Confirming the diagnosis 

This diagnosis needs to be made by a qualified psychiatrist in accordance with the DSM-5 criteria and the Repatriation Commission Guidelines for Psychiatric Compensation Claims.   Acute stress disorder is a direct response to a stressor, so a stressor said to cause the condition must be the same as the one that gives rise to the diagnosis.

Note also that this diagnosis can only be made in the period between 3 days and 1 month after the relevant traumatic event.  Beyond that 1 month period the condition will have either remitted or progressed to become posttraumatic stress disorder. 

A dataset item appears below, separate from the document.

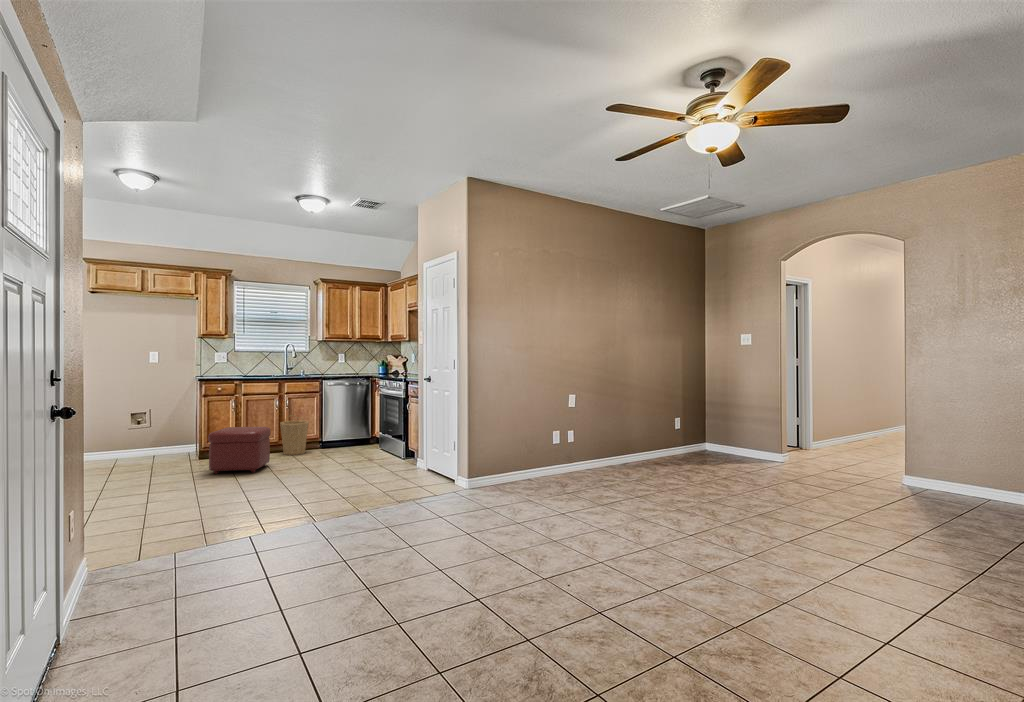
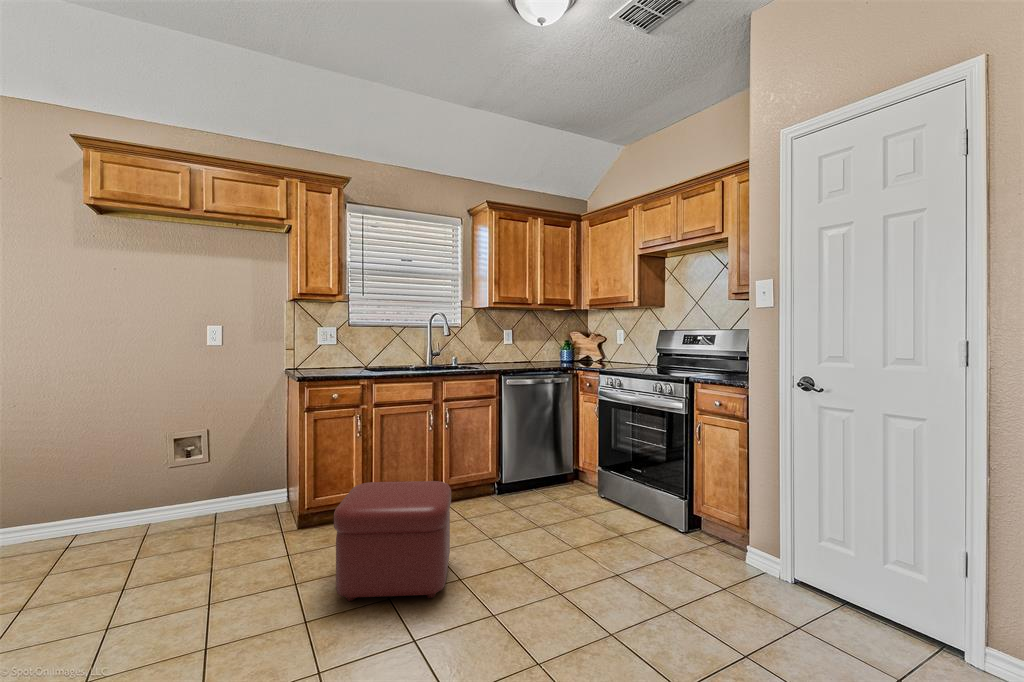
basket: present [280,417,309,455] -> none [440,440,489,518]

Therefore, if dealing with a claim lodged more than 1 month after the inciting stressor, a current diagnosis of acute stress disorder cannot apply.  A diagnosis of 'acute stress disorder - resolved' can be made or, if appropriate, an alternative diagnosis for any persiting psychiatric disorder (PTSD or another psychiatric condition) should be established.

Additional diagnoses covered by SOP
  • Nil
Conditions excluded from SOP
  • Adjustment disorder with anxious mood
  • Generalised anxiety disorder
  • Posttraumatic stress disorder
Clinical onset

The condition begins at the time of the inciting trauma. 

Clinical worsening

The diagnosis ceases to apply beyond one month after the causative stressor occurred, so any contended worsening would need to happen within that time.  Progression to PTSD represents onset of that condition, not worsening of acute stress disorder.